Ella Wheeler Wilcox (Элла Уилкокс)
Two Junes
She sat, with her young-old face, And her form of blighted grace, And looked with her sad, unseeing eyes, On the green June earth and the blue June skies; And she moaned and sang in an undertone, A song of Junes to her heart alone. "The was a June, Oh, ages past! When the days were flooded with golden light. And the moments flitted away too fast, My heart was so happy from morn till night. That was the June of '74. Strange how this can be '75! It is fully a hundred years ago Since that sweet June was alive.

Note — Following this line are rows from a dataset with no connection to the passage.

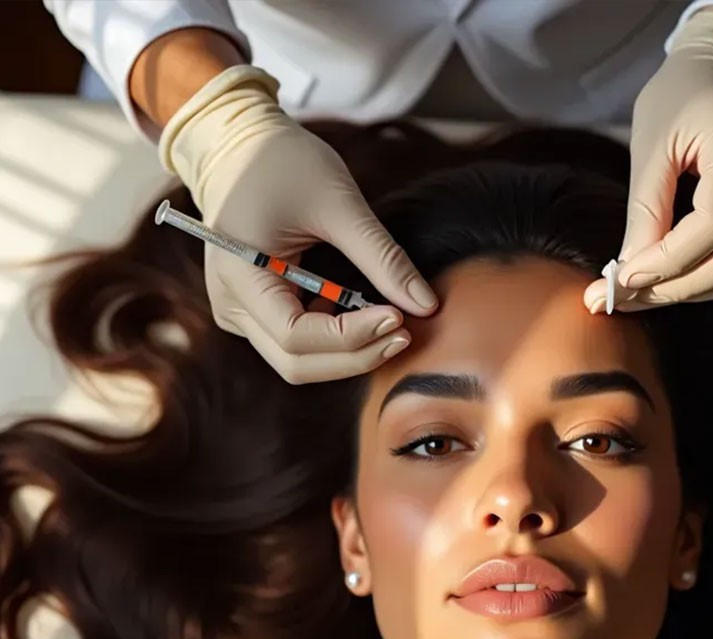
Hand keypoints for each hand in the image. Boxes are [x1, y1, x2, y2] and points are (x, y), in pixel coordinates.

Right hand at [162, 67, 437, 382]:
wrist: (240, 144)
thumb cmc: (284, 161)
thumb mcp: (339, 202)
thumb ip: (382, 257)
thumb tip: (426, 305)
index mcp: (239, 277)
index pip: (297, 337)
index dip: (352, 338)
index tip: (399, 318)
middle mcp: (231, 306)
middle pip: (297, 364)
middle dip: (355, 357)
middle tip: (403, 334)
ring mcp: (239, 313)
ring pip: (298, 363)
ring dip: (348, 353)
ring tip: (390, 324)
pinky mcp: (255, 312)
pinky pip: (297, 344)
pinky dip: (335, 340)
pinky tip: (364, 315)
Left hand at [584, 9, 712, 313]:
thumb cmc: (686, 96)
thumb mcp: (652, 143)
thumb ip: (645, 211)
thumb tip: (630, 277)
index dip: (666, 263)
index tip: (621, 281)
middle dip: (679, 288)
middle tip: (628, 299)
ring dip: (698, 292)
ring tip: (648, 294)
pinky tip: (678, 282)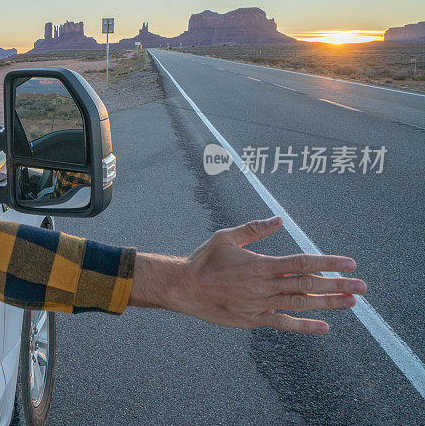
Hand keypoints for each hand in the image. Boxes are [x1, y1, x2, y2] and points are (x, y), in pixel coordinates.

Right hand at [128, 216, 366, 333]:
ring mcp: (259, 305)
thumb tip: (279, 219)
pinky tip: (324, 327)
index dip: (326, 262)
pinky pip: (283, 323)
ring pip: (300, 304)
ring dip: (328, 304)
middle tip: (362, 285)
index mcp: (260, 264)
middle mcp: (263, 286)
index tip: (348, 262)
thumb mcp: (226, 237)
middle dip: (337, 285)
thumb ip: (254, 228)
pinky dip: (304, 325)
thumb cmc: (203, 260)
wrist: (183, 288)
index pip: (300, 262)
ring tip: (351, 302)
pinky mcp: (253, 319)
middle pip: (307, 285)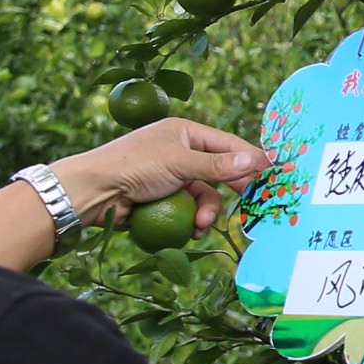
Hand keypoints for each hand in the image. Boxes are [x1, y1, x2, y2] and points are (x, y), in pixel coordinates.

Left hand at [61, 115, 267, 230]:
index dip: (250, 159)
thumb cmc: (133, 166)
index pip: (227, 143)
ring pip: (205, 195)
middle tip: (251, 205)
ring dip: (207, 212)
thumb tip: (256, 160)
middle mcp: (180, 151)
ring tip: (200, 227)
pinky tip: (190, 232)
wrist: (92, 192)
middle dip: (231, 190)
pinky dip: (193, 221)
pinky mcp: (163, 198)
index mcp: (184, 132)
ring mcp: (171, 176)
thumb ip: (218, 165)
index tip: (271, 176)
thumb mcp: (179, 163)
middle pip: (219, 171)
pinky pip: (189, 209)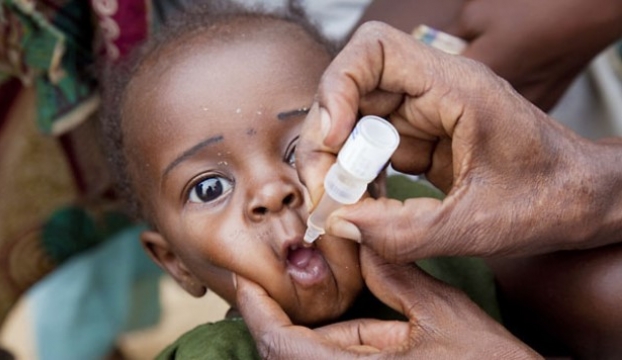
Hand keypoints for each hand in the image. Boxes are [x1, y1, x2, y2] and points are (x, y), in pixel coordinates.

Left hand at [236, 248, 539, 358]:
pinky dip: (319, 338)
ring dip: (292, 327)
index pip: (283, 347)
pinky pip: (329, 359)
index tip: (244, 282)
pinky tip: (327, 316)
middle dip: (272, 315)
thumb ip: (394, 274)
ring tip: (292, 288)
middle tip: (265, 277)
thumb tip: (359, 234)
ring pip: (305, 357)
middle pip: (287, 353)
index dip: (258, 312)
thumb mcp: (441, 313)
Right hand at [297, 22, 621, 261]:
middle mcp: (435, 92)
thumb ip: (404, 232)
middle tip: (324, 191)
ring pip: (360, 123)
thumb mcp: (476, 226)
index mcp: (454, 87)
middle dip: (329, 141)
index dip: (339, 86)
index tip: (334, 137)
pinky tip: (364, 207)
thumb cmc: (550, 201)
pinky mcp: (425, 142)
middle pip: (354, 92)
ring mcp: (428, 116)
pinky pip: (377, 151)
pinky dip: (362, 178)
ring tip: (342, 206)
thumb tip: (341, 223)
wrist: (585, 203)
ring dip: (343, 163)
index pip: (375, 50)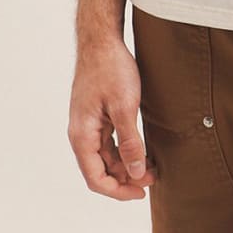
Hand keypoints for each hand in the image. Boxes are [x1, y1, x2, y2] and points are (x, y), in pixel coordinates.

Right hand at [67, 37, 157, 199]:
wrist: (102, 40)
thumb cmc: (111, 68)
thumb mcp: (125, 106)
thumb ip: (130, 142)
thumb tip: (136, 173)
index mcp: (82, 135)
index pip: (96, 178)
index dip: (118, 191)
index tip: (141, 193)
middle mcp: (81, 133)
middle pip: (100, 170)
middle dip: (125, 179)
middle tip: (152, 179)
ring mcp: (87, 124)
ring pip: (105, 157)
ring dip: (126, 165)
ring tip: (150, 167)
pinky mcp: (95, 116)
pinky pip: (107, 142)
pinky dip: (123, 150)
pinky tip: (140, 150)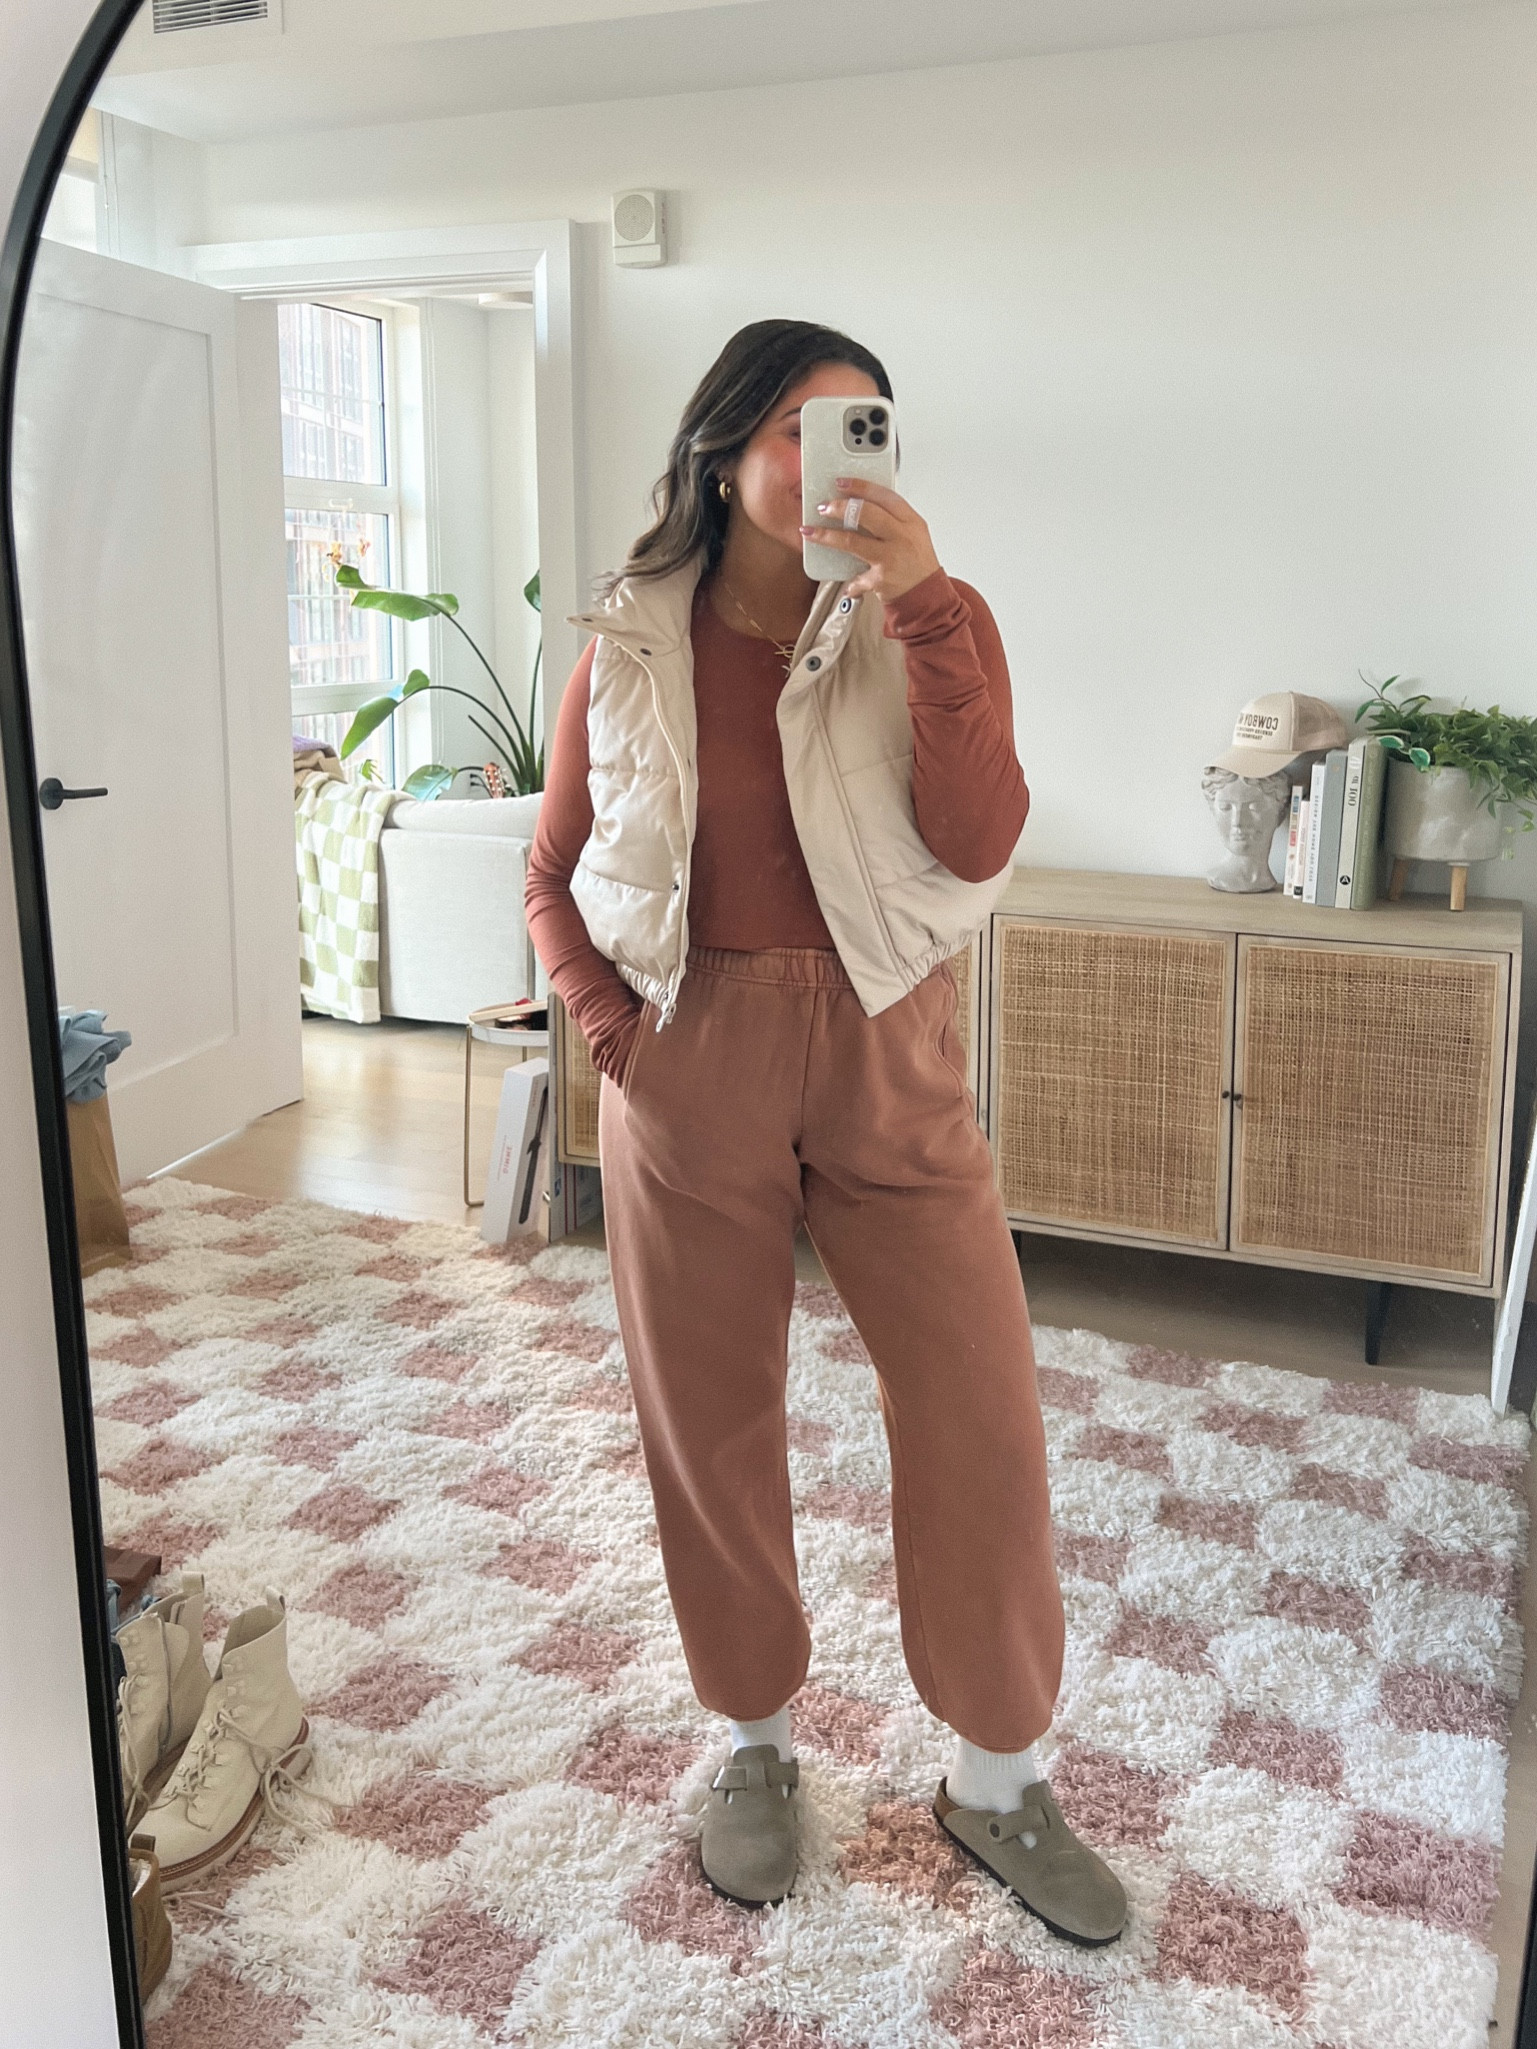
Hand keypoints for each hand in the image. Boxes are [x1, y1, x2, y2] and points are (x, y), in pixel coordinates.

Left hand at [799, 479, 941, 600]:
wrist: (928, 594)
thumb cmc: (918, 562)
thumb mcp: (913, 533)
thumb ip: (892, 518)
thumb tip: (860, 504)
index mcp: (910, 520)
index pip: (884, 495)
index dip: (860, 486)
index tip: (841, 482)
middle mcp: (901, 536)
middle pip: (866, 513)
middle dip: (840, 507)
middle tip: (824, 507)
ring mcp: (890, 557)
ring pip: (852, 541)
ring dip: (827, 536)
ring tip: (811, 532)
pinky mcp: (881, 578)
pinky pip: (856, 577)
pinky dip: (849, 582)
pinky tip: (846, 584)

Why, then I had scarcely wept a tear, And now I have wept my tears all dry; One could not weep so much in a year-- It must be longer since June went by. Yet this is '75, they say, And that was '74, I know; But it seems, on looking back to-day, Ages and ages ago. Why, then I was just in my youth's glad prime; And now I am old in heart and face. Could one grow old in a year's short time, And lose all beauty and youth and grace? Yet this, they say, is '75, And I know it was '74 when He--yes, I must have been alive One hundred years since then. Love and laughter made all things fair; Joy sat by me with folded wing; Now each day is a blank despair-- How could a year change everything? Some one has figured the calendar wrong-- This must be 1975, And 101 years have dragged along Since that sweet June was alive."